For all that could be done, there’s still plenty of action in Canada’s mobile news space. CBC Hamilton was the first major news site to go with a responsive design back in May of 2012. Postmedia’s Canada.com followed shortly thereafter. Global News underwent a majorredesign that went live in March of last year. Montreal’s La Presse has made waves for it’s $40-million investment in a tablet product, La Presse +.

First and foremost, while both mobile technologies, smartphones and tablets have wildly different analytics and metrics. Smartphone ownership is more widespread, with 56 per cent of Canadians adults owning one, according to a Google study. Tablet numbers were placed at 26 per cent in a 2012 CBC study. Both numbers are surely much higher now.
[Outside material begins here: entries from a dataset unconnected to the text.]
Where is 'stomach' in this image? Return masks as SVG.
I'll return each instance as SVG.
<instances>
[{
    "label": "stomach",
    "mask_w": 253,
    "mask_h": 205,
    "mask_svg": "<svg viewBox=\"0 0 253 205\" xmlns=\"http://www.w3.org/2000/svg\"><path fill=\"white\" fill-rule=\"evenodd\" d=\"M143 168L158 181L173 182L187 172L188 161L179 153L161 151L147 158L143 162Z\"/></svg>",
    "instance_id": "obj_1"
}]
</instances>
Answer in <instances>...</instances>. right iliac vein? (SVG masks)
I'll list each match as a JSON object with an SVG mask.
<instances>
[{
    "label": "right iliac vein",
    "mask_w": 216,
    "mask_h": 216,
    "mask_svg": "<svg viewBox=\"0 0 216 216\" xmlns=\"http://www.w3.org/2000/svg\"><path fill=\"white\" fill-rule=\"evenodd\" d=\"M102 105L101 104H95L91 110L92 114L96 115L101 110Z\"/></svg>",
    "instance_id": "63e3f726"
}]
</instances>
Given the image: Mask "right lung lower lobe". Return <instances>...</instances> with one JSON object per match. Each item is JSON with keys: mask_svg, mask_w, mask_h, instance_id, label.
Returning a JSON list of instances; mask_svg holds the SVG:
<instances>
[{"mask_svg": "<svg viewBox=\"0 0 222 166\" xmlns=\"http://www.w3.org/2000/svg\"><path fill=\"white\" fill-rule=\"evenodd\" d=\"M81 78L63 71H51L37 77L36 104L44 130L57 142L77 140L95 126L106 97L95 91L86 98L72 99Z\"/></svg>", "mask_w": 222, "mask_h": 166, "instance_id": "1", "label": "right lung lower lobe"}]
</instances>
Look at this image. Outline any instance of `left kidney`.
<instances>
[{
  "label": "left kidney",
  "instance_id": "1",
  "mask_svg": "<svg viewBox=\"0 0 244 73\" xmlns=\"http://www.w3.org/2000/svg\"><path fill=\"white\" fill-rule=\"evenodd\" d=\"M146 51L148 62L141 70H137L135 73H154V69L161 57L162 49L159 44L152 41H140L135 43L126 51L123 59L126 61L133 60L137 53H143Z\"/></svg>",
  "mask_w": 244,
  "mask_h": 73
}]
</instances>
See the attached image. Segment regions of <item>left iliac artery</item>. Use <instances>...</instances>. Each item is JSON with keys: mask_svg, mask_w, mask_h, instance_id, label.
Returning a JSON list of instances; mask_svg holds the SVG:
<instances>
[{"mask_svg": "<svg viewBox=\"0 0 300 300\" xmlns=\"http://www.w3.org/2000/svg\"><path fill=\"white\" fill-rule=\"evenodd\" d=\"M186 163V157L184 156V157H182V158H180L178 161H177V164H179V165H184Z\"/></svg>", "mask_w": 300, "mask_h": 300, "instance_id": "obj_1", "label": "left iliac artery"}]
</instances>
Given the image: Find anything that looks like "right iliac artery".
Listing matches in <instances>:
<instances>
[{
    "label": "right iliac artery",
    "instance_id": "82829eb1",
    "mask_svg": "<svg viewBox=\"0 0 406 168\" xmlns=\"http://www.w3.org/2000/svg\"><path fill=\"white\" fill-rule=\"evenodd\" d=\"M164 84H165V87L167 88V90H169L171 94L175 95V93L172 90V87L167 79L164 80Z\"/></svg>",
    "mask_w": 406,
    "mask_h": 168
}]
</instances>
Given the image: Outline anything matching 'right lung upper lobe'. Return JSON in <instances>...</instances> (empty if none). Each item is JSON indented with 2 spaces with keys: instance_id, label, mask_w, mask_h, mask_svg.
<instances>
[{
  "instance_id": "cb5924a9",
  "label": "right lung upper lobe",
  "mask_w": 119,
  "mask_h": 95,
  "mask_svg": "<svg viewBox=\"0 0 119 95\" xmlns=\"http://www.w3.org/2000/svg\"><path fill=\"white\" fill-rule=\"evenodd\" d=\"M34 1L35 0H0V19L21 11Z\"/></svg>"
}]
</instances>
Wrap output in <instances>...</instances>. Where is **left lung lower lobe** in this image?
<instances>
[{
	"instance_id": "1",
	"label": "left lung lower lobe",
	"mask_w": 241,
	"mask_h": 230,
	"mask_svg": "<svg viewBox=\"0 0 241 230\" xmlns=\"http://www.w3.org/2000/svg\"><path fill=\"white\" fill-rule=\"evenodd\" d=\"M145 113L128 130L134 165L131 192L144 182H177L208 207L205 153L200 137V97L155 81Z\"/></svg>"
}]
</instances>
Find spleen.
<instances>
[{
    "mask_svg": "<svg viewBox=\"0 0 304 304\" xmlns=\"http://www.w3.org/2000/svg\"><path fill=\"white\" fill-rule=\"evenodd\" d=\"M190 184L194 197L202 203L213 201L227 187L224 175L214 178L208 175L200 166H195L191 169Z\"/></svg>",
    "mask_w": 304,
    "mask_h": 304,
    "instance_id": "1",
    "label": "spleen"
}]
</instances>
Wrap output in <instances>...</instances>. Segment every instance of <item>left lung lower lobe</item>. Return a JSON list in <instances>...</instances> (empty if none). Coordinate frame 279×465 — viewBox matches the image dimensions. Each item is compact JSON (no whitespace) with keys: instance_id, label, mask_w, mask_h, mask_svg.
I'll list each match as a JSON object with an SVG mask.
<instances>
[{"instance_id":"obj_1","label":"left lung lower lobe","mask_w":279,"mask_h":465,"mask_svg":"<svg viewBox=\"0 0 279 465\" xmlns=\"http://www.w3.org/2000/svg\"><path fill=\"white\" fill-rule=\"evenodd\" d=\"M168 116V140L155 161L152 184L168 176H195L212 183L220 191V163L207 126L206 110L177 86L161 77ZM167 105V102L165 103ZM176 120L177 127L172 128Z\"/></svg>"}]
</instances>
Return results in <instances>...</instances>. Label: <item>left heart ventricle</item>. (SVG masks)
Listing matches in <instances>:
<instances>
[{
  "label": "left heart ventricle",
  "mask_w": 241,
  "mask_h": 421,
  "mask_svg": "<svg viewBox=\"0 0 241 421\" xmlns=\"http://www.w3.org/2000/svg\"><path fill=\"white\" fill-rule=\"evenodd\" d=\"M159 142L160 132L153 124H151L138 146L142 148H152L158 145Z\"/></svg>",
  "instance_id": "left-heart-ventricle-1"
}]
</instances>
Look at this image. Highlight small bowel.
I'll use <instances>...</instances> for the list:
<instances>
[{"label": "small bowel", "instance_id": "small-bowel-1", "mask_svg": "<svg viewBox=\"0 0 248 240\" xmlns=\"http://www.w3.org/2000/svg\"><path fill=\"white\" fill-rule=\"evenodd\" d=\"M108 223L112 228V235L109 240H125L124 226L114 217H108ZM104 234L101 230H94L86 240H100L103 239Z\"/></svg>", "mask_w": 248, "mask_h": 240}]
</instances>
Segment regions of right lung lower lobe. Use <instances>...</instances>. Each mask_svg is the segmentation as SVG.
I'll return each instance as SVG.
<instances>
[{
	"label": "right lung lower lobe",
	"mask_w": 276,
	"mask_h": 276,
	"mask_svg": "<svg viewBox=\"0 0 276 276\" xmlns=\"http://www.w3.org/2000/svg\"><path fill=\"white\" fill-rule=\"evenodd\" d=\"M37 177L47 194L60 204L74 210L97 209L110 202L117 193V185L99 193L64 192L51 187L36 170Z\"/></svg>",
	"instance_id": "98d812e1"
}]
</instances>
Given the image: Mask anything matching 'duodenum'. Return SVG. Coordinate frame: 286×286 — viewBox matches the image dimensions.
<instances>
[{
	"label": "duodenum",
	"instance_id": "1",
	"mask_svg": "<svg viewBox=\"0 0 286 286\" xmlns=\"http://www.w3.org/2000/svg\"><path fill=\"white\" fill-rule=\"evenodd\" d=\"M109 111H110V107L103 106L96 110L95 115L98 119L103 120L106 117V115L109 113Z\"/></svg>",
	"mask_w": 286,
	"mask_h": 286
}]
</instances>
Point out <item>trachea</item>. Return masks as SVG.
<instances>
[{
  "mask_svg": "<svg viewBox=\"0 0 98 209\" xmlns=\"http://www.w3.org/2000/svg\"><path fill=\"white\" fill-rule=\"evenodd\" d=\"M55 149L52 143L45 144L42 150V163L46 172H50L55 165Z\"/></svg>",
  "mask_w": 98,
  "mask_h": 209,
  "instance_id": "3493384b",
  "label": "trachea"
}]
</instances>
People browse their smartphones constantly throughout the day, while tablets find usage peaking twice, in the morning before work and again in the evening before bedtime. It’s far from universal, but smartphone often equals socially-optimized, shareable content bites, while tablet can handle long-form better and is at less mercy to the 24-hour news cycle.

I spoke with three people heavily entrenched in Canadian mobile news: Matt Frehner, mobile editor at The Globe and MailJordan Timm, senior producer for tablet at Postmedia, and Joe Ross, vice-president of content at theScore. Each explained strategy, successes and opinions on the mobile news space.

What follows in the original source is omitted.